Stored data entries
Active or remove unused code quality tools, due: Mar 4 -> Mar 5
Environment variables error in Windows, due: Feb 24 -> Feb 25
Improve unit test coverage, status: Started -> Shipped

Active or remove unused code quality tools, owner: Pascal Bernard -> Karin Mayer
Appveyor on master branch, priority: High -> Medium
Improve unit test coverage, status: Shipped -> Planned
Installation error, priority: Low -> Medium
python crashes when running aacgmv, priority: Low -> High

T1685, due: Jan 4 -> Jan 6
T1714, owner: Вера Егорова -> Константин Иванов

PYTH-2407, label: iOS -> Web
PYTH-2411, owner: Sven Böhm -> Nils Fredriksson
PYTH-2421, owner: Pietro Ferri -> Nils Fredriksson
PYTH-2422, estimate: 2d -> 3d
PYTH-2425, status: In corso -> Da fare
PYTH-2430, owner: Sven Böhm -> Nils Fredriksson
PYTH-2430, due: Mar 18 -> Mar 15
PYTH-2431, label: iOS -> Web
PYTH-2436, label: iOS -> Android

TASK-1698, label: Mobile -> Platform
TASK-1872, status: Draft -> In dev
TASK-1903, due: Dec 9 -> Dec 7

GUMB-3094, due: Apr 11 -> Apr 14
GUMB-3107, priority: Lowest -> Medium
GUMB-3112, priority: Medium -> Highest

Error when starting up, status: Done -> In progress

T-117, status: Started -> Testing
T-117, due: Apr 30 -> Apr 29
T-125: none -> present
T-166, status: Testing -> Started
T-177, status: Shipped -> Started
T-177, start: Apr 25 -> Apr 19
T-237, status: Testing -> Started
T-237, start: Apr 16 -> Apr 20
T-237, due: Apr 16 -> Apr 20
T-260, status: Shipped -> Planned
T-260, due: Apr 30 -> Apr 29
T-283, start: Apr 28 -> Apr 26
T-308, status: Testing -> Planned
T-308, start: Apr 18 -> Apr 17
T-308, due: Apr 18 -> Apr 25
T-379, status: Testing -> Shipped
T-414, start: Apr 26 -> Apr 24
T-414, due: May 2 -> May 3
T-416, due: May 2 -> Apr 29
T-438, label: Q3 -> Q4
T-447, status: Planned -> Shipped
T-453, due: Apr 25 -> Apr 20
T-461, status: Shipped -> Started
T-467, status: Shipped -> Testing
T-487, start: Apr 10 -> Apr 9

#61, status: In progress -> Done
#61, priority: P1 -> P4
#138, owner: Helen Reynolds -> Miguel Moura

The problem |
Return the records above verbatim, in their entirety.

Output for this task |
Active or remove unused code quality tools, due: Mar 4 -> Mar 5
Environment variables error in Windows, due: Feb 24 -> Feb 25
Improve unit test coverage, status: Started -> Shipped

Active or remove unused code quality tools, owner: Pascal Bernard -> Karin Mayer
Appveyor on master branch, priority: High -> Medium
Improve unit test coverage, status: Shipped -> Planned
Installation error, priority: Low -> Medium
python crashes when running aacgmv, priority: Low -> High

T1685, due: Jan 4 -> Jan 6
T1714, owner: Вера Егорова -> Константин Иванов

PYTH-2407, label: iOS -> Web
PYTH-2411, owner: Sven Böhm -> Nils Fredriksson
PYTH-2421, owner: Pietro Ferri -> Nils Fredriksson
PYTH-2422, estimate: 2d -> 3d
PYTH-2425, status: In corso -> Da fare
PYTH-2430, owner: Sven Böhm -> Nils Fredriksson
PYTH-2430, due: Mar 18 -> Mar 15
PYTH-2431, label: iOS -> Web
PYTH-2436, label: iOS -> Android

TASK-1698, label: Mobile -> Platform
TASK-1872, status: Draft -> In dev
TASK-1903, due: Dec 9 -> Dec 7

GUMB-3094, due: Apr 11 -> Apr 14
GUMB-3107, priority: Lowest -> Medium
GUMB-3112, priority: Medium -> Highest

Error when starting up, status: Done -> In progress

T-117, status: Started -> Testing
T-117, due: Apr 30 -> Apr 29
T-125: none -> present
T-166, status: Testing -> Started
T-177, status: Shipped -> Started
T-177, start: Apr 25 -> Apr 19
T-237, status: Testing -> Started
T-237, start: Apr 16 -> Apr 20
T-237, due: Apr 16 -> Apr 20
T-260, status: Shipped -> Planned
T-260, due: Apr 30 -> Apr 29
T-283, start: Apr 28 -> Apr 26
T-308, status: Testing -> Planned
T-308, start: Apr 18 -> Apr 17
T-308, due: Apr 18 -> Apr 25
T-379, status: Testing -> Shipped
T-414, start: Apr 26 -> Apr 24
T-414, due: May 2 -> May 3
T-416, due: May 2 -> Apr 29
T-438, label: Q3 -> Q4
T-447, status: Planned -> Shipped
T-453, due: Apr 25 -> Apr 20
T-461, status: Shipped -> Started
T-467, status: Shipped -> Testing
T-487, start: Apr 10 -> Apr 9

#61, status: In progress -> Done
#61, priority: P1 -> P4
#138, owner: Helen Reynolds -> Miguel Moura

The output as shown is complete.